He enjoyed a shining season under Martin O’Neill where he would go on to win the treble during the 2000/01 campaign, as well as winning Scotland’s Young Player of the Year award, becoming the first foreign player to do so.
The 2002/03 season would be the peak for Petrov in Scotland, however, recording his best-ever goal scoring season with 14 goals in all competitions, as well as reaching the only ever European final of his career.
Petrov would win his final league title with Celtic in 2006 before heading to Villa Park for £8 million, being reunited with manager O’Neill in the Premier League.

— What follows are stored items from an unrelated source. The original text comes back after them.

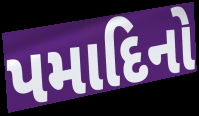
પમાદિનો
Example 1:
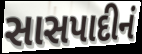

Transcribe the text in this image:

સાસપાદીનં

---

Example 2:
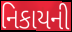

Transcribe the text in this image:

નિકાયની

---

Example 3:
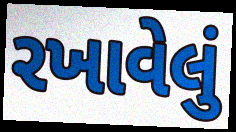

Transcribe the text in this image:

રખાવેલું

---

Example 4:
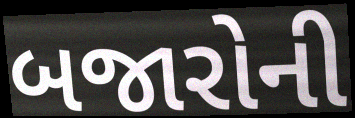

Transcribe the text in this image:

બજારોની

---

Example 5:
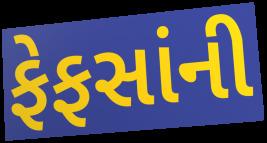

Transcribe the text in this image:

ફેફસાંની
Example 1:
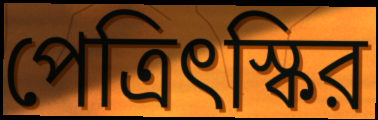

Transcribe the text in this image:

পেত্রিৎস্কির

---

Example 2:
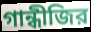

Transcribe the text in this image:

গান্ধীজির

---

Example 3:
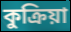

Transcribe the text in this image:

কুক্রিয়া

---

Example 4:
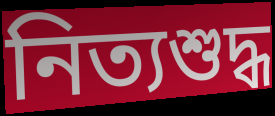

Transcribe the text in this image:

নিত্যশুদ্ধ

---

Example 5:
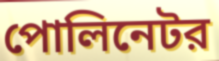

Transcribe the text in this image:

পোলিনেটর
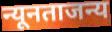
न्यूनताजन्य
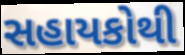
સહાયકોથી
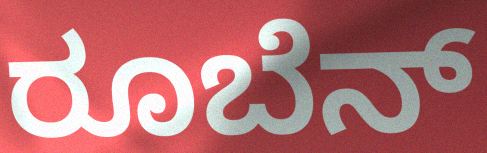
ರೂಬೆನ್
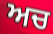
ਅਚ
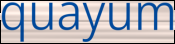
quayum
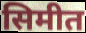
सिमीत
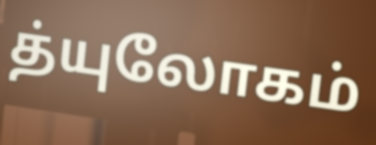
த்யுலோகம்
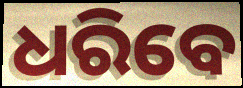
ଧରିବେ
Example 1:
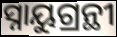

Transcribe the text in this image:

ସ୍ନାୟୁଗ୍ରନ୍ଥୀ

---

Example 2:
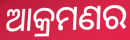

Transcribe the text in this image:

ଆକ୍ରମଣର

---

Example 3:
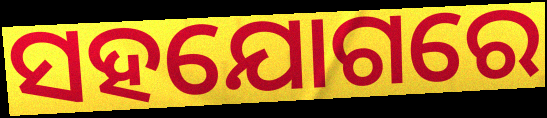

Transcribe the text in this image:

ସହଯୋଗରେ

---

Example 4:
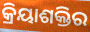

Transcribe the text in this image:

କ୍ରିୟାଶକ୍ତିର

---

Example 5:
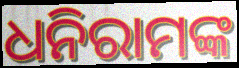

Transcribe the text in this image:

ଧନିରାମଙ୍କ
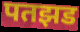
पतझड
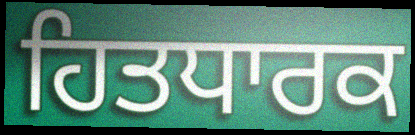
ਹਿਤਧਾਰਕ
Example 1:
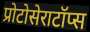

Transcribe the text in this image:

प्रोटोसेराटॉप्स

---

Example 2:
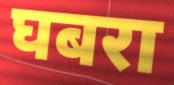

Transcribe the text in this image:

घबरा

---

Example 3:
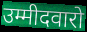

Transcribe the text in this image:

उम्मीदवारो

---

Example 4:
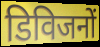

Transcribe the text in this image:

डिविजनों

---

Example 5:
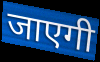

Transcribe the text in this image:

जाएगी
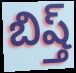
బిష్త్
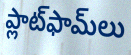
ప్లాట్‌ఫామ్‌లు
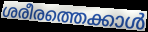
ശരീരത്തെക്കാൾ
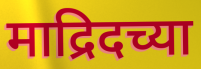
माद्रिदच्या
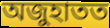
অজুহাতত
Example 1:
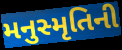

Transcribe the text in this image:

મનુસ્મૃતિની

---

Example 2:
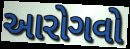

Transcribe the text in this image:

આરોગવો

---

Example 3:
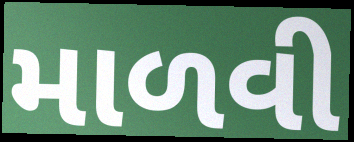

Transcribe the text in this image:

માળવી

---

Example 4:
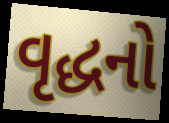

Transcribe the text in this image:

વૃદ્ધનો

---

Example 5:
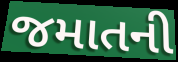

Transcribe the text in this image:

જમાતની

- Giovanni van Bronckhorst (Rangers)
Despite a successful start to his career with home club Feyenoord, Van Bronckhorst would ply his trade at Rangers before securing big moves elsewhere in Europe. The midfielder arrived at Ibrox in 1998 and would spend three seasons in Scotland before making a move to Arsenal in 2001.
Trophies followed Van Bronckhorst wherever he went and that was the case at Rangers too. In his first season, the Dutchman won the domestic treble, also scoring a total of ten goals from the centre of midfield.
Van Bronckhorst was known for his fine technical ability in the middle of the park and for his long-range screamers. Although, he may be most known around the world for showcasing that ability outside of Scotland.
Arsene Wenger acquired his services for £8 million and would go on to win the Premier League and FA Cup for the Gunners before moving to Barcelona in 2003. In Spain, Van Bronckhorst also won two La Liga titles, as well as the Champions League in 2006, defeating his former side Arsenal in the final.
Truly one of the greats in European football throughout the 2000s, if it wasn’t for a successful foundation at Rangers where he was able to hone his skills, Van Bronckhorst may have never gone on to achieve so much later on in his career.
- Henrik Larsson (Celtic)
Considered as one of the best players to have ever played in the league, Larsson tops this list as the most exciting foreign import to ply their trade in Scotland. Having also played at Feyenoord like Van Bronckhorst, Larsson moved to Celtic in 1997 for a mere £650,000.
Larsson won four league titles during his time at Celtic and would amass an incredible 174 league goals over just seven seasons. The Swede was also magnificent in Europe whilst at Celtic Park too, scoring an impressive 35 goals in 56 games.
Despite scoring twice in Celtic’s 2003 UEFA Cup final against Porto, the Hoops would go on to suffer a 3-2 defeat after extra time. Nevertheless, Larsson had proved his world-class ability to the rest of the world.
Despite staying loyal to Celtic for a number of years, the 2004 Swedish Footballer of the Year would eventually leave Scotland for Barcelona, joining up with the aforementioned Van Bronckhorst. It will certainly take some doing to be able to topple Larsson as the best ever footballer to play in Scotland.